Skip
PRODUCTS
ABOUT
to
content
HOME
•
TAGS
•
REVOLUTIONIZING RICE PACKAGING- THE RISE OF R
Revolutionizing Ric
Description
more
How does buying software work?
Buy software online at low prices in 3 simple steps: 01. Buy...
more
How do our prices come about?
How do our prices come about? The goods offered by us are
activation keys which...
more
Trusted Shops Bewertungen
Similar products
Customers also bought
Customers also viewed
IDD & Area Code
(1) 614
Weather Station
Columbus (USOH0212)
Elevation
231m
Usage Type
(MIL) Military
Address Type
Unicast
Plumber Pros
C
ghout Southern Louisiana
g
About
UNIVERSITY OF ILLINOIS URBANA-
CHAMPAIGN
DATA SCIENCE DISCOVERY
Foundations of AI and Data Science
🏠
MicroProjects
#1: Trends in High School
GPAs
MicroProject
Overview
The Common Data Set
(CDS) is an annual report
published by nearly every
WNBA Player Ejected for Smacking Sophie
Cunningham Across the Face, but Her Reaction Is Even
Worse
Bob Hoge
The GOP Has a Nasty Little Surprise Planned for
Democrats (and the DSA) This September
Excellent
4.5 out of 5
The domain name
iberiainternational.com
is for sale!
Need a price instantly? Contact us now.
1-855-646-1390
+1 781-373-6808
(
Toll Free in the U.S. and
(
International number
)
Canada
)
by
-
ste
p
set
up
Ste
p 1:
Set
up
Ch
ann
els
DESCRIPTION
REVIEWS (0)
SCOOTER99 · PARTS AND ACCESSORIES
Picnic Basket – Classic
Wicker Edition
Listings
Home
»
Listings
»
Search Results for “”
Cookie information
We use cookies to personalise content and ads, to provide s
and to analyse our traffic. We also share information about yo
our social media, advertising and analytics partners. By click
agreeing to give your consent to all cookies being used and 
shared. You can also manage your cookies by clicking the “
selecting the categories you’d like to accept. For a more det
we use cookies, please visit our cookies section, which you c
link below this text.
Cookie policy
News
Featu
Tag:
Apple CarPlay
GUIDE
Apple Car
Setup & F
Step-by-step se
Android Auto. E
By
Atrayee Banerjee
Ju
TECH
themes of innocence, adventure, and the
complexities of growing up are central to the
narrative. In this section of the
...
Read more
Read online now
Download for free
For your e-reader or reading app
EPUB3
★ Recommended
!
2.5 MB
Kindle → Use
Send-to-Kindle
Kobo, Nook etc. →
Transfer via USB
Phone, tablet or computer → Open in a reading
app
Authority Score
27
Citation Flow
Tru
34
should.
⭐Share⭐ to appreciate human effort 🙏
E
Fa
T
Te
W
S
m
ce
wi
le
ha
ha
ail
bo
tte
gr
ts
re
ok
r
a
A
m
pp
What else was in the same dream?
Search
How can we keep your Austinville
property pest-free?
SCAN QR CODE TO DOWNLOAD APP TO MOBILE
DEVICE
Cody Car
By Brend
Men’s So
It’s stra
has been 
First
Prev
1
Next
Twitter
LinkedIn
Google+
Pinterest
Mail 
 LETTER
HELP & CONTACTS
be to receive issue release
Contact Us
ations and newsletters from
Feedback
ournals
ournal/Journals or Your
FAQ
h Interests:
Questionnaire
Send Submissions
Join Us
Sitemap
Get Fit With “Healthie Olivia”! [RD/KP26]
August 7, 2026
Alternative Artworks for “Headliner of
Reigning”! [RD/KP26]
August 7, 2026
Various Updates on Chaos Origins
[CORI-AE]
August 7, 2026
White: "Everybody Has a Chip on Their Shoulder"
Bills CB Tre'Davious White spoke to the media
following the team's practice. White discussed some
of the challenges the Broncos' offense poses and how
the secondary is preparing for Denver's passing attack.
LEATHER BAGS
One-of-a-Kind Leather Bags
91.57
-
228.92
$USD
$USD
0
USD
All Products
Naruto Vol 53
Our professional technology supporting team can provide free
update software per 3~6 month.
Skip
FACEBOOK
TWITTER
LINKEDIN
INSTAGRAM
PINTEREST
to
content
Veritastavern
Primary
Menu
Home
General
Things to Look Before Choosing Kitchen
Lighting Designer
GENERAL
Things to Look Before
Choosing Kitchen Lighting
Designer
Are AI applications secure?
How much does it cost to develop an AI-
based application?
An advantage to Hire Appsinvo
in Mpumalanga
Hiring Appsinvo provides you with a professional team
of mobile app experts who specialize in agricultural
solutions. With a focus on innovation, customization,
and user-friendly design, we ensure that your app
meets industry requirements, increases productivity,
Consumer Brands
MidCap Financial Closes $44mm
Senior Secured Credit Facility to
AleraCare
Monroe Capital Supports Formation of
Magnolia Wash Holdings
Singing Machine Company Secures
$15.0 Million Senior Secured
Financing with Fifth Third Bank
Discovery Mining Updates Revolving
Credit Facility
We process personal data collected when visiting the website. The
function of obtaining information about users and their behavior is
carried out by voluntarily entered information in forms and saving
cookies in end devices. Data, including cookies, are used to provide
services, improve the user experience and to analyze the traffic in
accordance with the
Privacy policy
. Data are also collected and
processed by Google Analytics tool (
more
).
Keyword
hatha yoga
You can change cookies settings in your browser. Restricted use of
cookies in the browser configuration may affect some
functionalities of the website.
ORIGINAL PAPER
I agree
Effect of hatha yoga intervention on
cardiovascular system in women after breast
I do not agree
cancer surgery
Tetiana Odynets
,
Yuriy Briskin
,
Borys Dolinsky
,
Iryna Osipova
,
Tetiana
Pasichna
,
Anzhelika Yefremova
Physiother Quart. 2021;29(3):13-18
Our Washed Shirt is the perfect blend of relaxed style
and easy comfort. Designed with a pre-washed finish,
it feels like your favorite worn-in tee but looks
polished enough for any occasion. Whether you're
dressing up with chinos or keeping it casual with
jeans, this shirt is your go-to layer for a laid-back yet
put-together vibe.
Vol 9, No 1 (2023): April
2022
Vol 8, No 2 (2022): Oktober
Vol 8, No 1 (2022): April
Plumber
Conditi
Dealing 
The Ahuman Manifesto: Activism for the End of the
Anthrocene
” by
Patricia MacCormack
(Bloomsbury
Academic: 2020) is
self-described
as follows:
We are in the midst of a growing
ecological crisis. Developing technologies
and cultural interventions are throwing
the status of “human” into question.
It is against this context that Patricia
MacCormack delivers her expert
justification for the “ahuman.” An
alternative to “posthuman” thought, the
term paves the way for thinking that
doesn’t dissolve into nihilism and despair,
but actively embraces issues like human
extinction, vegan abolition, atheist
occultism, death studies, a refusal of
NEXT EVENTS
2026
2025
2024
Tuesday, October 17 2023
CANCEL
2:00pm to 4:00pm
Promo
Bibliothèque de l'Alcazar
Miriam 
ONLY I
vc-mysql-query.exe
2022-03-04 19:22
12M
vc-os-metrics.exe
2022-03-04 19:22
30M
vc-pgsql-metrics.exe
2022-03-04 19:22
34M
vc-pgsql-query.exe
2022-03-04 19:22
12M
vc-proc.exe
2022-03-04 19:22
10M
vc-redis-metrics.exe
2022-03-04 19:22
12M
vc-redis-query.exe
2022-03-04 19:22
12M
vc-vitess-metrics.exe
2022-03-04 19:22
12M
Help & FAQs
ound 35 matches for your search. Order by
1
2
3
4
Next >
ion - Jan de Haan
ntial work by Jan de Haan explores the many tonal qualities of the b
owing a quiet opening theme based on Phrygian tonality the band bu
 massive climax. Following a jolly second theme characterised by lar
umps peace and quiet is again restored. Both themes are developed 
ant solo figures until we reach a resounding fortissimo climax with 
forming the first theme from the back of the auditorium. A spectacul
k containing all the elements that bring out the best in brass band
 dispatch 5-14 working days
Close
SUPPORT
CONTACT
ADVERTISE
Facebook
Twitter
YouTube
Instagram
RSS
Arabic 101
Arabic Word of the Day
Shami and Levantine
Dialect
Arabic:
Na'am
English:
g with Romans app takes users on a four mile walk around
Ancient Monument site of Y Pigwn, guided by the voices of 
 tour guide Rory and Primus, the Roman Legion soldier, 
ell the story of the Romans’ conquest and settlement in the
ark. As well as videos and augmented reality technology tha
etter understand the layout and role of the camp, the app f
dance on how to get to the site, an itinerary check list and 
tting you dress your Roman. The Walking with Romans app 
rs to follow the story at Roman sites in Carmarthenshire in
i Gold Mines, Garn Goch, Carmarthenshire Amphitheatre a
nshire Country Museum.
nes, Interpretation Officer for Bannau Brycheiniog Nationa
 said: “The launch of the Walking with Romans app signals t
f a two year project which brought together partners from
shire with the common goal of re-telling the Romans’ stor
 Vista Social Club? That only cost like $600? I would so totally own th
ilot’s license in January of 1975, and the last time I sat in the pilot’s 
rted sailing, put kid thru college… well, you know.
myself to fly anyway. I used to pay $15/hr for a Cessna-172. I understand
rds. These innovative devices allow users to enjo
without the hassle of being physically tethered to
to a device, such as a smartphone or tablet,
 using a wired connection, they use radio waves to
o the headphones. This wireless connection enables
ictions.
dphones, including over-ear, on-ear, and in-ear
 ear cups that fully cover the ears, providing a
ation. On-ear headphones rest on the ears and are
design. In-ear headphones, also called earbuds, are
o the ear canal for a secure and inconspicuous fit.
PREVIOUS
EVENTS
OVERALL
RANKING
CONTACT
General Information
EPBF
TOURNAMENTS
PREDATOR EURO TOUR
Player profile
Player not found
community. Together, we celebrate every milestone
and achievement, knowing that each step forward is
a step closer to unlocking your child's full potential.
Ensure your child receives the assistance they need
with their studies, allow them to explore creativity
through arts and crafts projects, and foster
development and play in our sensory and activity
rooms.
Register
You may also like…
_ _ _
▸ **The task**
Report every line above that has the string "Arabic" in it.

▸ **Reply**
Arabic 101
Arabic Word of the Day
Arabic:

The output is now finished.